Copy everything in the data below exactly except the pictures.

EXERCISE DATA

====================

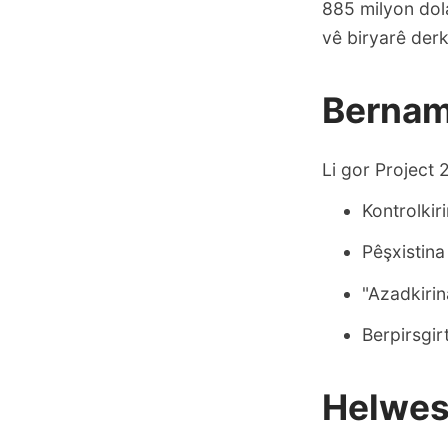
885 milyon dola
vê biryarê derk
Bernam
Li gor Project 
Kontrolkir
Pêşxistina
"Azadkirin
Berpirsgir
Helwes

====================

EXERCISE RESULT
885 milyon dola
vê biryarê derk
Bernam
Li gor Project 
Kontrolkir
Pêşxistina
"Azadkirin
Berpirsgir
Helwes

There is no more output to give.